By acceptance of this letter, you agree that any amount which B&W is required to withhold on your behalf, including state income tax and FICA withholding, in connection with income realized by you under this grant will be satisfied by withholding whole units or shares having an aggregate fair market value as equal in value but not exceeding the amount of such required tax withholding, unless the Compensation Committee determines to satisfy the statutory minimum withholding obligations by another method permitted by the Plan.

Regardless of the withholding method, you agree that the amount of income tax which B&W is required to withhold in connection with the income realized by you in connection with this grant is your obligation and that you hereby authorize B&W to withhold such amount, in whole or in part, from subsequent salary payments, without further notice to you.

Transferability

The Restricted Stock granted hereunder are non-transferable other than by will or by the laws of descent and distribution or pursuant to a qualified domestic relations order.

Securities and Exchange Commission Requirements

If you are a Section 16 insider, this grant of Restricted Stock must be reported on a Form 4 before the end of the second (2nd) business day following the Date of Grant. Please be aware that if you are going to reject the grant of Restricted Stock hereunder, you should do so immediately after the Date of Grant to avoid potential Section 16 liability.
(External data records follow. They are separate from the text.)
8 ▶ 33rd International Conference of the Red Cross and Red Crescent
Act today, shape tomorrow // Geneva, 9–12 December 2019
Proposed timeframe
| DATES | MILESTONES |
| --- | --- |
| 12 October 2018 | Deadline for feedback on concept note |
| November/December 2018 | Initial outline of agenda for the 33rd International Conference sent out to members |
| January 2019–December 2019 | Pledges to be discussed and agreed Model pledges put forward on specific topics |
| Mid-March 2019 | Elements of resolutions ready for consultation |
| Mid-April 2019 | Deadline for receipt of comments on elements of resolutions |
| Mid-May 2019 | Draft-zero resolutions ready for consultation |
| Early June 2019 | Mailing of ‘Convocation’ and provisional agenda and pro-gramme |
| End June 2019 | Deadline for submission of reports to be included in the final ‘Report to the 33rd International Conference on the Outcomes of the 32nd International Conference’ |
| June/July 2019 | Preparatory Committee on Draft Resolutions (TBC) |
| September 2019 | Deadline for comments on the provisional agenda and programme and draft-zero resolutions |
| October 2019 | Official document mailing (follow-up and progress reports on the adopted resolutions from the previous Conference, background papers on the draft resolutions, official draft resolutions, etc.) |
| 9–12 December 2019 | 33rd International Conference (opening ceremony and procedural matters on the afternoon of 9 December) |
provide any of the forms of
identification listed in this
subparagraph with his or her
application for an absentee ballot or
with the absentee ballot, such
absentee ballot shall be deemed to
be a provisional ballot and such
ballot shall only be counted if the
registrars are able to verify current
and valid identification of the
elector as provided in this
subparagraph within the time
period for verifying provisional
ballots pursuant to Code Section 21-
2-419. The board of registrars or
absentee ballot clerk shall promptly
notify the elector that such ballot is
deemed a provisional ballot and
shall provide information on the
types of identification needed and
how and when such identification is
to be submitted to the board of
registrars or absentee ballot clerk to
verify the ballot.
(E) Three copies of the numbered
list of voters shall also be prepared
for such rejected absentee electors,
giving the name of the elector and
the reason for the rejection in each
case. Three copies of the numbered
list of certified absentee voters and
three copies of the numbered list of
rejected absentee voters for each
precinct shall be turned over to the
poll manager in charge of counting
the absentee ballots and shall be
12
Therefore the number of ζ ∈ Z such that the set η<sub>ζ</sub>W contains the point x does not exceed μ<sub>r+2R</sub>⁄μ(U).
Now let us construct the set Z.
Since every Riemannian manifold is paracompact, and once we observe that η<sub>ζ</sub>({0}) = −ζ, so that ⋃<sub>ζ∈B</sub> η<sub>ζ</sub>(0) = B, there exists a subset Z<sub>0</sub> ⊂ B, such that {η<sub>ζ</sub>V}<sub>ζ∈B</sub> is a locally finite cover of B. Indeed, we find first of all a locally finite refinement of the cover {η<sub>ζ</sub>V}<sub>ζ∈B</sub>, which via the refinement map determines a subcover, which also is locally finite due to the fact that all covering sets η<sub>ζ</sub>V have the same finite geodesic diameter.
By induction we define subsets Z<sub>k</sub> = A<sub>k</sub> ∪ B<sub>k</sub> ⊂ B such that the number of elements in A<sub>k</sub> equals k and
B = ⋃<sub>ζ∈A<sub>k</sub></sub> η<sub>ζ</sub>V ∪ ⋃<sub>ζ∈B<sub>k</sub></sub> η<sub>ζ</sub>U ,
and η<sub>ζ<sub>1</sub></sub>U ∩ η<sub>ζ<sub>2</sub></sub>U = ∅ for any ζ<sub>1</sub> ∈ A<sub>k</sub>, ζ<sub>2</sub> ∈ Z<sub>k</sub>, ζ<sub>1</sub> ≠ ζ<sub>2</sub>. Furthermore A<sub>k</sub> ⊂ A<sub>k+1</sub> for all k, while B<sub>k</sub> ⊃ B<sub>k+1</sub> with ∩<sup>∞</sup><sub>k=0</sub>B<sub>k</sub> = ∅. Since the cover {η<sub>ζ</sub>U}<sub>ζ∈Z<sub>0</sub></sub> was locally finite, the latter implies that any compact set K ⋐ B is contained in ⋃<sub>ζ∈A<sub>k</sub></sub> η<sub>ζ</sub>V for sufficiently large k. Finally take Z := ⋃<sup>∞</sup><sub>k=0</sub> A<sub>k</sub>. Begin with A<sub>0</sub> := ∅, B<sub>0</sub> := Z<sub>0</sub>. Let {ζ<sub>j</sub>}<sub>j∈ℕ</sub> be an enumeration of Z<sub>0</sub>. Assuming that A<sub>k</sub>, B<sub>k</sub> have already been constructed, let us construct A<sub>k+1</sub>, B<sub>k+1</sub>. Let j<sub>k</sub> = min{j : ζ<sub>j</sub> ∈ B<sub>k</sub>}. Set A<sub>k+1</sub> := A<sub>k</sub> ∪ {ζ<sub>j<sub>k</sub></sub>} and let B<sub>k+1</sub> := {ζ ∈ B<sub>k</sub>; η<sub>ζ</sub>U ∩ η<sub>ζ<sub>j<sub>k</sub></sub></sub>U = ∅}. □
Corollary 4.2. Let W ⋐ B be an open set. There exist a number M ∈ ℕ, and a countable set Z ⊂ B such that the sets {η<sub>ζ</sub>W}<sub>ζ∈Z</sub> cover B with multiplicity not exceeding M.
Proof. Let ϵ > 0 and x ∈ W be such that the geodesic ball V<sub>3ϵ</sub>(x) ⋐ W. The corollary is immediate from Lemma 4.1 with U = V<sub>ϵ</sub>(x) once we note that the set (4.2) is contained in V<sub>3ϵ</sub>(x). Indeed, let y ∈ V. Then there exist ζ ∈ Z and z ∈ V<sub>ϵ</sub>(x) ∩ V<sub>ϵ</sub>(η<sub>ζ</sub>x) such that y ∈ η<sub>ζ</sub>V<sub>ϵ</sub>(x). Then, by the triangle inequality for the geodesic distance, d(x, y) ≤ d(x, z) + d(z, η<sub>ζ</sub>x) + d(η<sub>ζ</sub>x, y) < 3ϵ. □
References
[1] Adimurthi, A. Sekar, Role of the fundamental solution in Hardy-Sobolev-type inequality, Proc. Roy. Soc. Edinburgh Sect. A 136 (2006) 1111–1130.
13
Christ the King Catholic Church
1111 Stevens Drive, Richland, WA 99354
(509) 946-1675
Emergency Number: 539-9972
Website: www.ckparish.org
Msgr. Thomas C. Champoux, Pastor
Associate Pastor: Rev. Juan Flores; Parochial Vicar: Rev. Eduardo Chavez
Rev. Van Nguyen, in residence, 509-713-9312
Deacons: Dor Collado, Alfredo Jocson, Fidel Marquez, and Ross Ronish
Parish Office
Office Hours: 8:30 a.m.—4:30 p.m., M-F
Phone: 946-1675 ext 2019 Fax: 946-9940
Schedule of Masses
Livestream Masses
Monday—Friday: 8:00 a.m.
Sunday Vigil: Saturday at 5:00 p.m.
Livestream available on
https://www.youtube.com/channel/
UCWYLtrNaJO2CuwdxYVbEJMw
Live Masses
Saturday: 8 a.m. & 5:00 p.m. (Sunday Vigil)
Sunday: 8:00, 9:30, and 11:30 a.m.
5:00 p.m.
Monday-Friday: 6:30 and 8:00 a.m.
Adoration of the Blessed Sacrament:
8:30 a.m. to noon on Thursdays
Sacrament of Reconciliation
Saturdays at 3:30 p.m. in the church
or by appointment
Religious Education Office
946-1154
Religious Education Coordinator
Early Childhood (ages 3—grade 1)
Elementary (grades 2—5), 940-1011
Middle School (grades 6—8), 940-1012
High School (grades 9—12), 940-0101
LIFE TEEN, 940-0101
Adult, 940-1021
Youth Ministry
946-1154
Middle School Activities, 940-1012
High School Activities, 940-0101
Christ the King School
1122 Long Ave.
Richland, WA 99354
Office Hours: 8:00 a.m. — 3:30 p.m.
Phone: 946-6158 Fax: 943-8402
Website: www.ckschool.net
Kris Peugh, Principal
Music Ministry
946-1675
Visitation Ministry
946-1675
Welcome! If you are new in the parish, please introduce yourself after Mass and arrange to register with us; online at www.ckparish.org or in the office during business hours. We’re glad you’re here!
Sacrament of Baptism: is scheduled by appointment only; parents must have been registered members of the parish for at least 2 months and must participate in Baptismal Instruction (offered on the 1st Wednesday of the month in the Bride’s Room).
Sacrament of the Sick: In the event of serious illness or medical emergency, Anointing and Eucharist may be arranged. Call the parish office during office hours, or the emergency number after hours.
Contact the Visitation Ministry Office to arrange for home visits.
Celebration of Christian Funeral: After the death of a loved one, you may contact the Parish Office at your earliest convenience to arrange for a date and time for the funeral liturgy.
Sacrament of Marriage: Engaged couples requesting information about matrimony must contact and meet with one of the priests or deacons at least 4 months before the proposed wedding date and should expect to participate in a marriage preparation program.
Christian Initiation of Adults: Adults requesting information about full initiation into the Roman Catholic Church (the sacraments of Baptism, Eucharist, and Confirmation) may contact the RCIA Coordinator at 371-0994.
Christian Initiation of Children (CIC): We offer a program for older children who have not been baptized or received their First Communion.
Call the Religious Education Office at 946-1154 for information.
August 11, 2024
Please advise Kathy Peres and Angela Winter immediately by e-mail, fax or telephone call if you intend to reject this grant.

Absent such notice of rejection, we will prepare and file the required Form 4 on your behalf, as applicable, within the required two business day deadline.

Those of you covered by these requirements will have already been advised of your status.

Other Information

Neither the action of B&W in establishing the Plan, nor any action taken by it, by the Committee or by your employer, nor any provision of the Plan or this Agreement shall be construed as conferring upon you the right to be retained in the employ of B&W or any of its subsidiaries or affiliates.